L'Union patronale suisse (UPS) donne une bonne note aux grandes entreprises en matière d'égalité salariale: selon une étude réalisée par l'Université de Saint-Gall à la demande de l'UPS, seuls 3,3% des écarts salariaux entre hommes et femmes demeurent sans explication.
Cette portion pourrait par exemple s'expliquer par l'interruption de carrière d'une employée – pendant quelques années en raison de la naissance de deux enfants – qui la priverait de l'expérience professionnelle acquise par son collègue masculin entre temps.
Les chiffres de la Confédération disent le contraire
Seulement voilà, l'étude contredit les données de la Confédération. Selon l'Office fédéral de la statistique (OFS), les femmes gagnent en effet substantiellement moins que les hommes. Dans le secteur privé, la différence de salaire était de 19,5% en 2020, selon l'OFS. Et ce ne sont pas les serveuses et les vendeuses qui gagnent beaucoup moins – en valeur absolue comme en pourcentage – que leurs pairs masculins, mais les employées des banques et des assurances, qui reçoivent presque un tiers de moins sur leur compte que les hommes. La part inexplicable de la différence salariale est de 45,3% dans le secteur privé.
L'UPS, sous la direction de son président, Valentin Vogt, qui quittera ses fonctions à la fin du mois, n'a examiné que les salaires du secteur privé. Les employés de la Confédération, des cantons et des communes ne sont donc pas pris en compte dans l'enquête.
Une méthodologie qui réduit la représentativité
Mais surtout, seules les entreprises comptant 100 salariés et plus ont été prises en compte. La raison: la loi sur l'égalité actuellement en vigueur dit que seuls les employeurs de cette taille sont tenus d'effectuer une analyse des salaires tous les quatre ans – aucune sanction n'étant prévue pour les contrevenants.

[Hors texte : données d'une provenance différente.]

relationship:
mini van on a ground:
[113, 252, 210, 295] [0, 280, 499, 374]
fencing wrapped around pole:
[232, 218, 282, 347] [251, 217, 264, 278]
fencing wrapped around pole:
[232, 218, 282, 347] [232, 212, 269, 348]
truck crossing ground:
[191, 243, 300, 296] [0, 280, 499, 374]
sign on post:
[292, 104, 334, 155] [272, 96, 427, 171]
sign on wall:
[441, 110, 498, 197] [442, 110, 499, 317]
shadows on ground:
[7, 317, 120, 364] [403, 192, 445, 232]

Or, l'OFS ne s'est pas restreint à la limite des 100 salariés dans son analyse. Il précise d'ailleurs que les différences de salaires sont les plus importantes dans les entreprises de moins de 20 employés. Cela explique en partie les différences de résultats entre l'étude de l'Université de Saint-Gall et l'analyse de l'OFS.
En outre, l'étude commandée par l'UPS ne prend en compte que les entreprises qui ont effectué leur analyse avec l'instrument de l'égalité salariale de la Confédération (Logib). L'Université de Saint-Gall a fait ce choix méthodologique afin que les entreprises soient facilement comparables. De ce fait – et parce que des données manquaient – son étude repose sur un échantillon restreint de 461 entreprises seulement.

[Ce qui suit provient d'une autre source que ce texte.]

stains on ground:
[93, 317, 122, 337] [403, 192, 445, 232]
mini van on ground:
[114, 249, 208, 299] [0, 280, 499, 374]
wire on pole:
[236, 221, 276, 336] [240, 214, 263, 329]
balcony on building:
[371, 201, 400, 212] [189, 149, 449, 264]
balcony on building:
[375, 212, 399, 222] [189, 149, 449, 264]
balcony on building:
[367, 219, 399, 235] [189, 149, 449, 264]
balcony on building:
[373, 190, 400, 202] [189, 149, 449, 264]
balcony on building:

Il faut aussi relever que Logib repose sur une auto-déclaration des entreprises et qu'il existe un seuil de tolérance de 5%. Cela signifie que si la discrimination salariale ne dépasse pas 5%, on ferme les yeux et on l'oublie. Seul ce qui est supérieur à ce taux est signalé.
L'étude de l'UPS arrive ainsi à la conclusion que 99,3% des 461 entreprises prises en compte – soit 458 entreprises – sont dans les clous. Seules trois entreprises ne le sont pas. Mais si l'on renonce au seuil de tolérance arbitraire, la différence de salaire inexplicable passe à 8,3%.

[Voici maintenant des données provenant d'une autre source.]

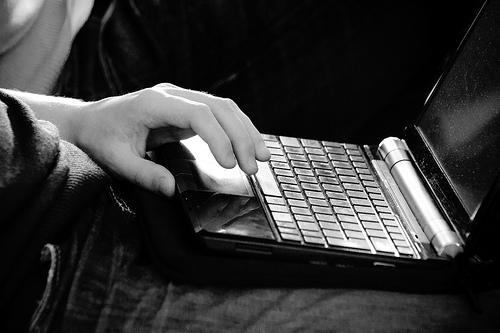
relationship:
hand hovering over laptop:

Les hommes sont parfois perdants
L'étude présente néanmoins des résultats intéressants:
- Dans 124 cas sur 130, les femmes gagnent certes moins que les hommes, mais pour les 6 restants, ce sont les hommes qui sont perdants.
- C'est au Tessin que la différence de salaire entre hommes et femmes est la plus faible. Mais seules 23 entreprises y ont été étudiées. La pertinence est donc très limitée.
- En Suisse orientale, une différence salariale inexplicable a été constatée dans 28 entreprises sur 73, soit environ un tiers des entreprises. L'est de la Suisse est donc en queue de peloton en matière d'égalité salariale. Mais là encore, le nombre total d'entreprises considérées est si faible que l'on peut se poser la question de la représentativité.
- Il existe effectivement un plafond de verre pour les femmes, que très peu franchissent: les salariées ont beaucoup plus de mal que leurs collègues masculins à obtenir des promotions à des postes de cadre.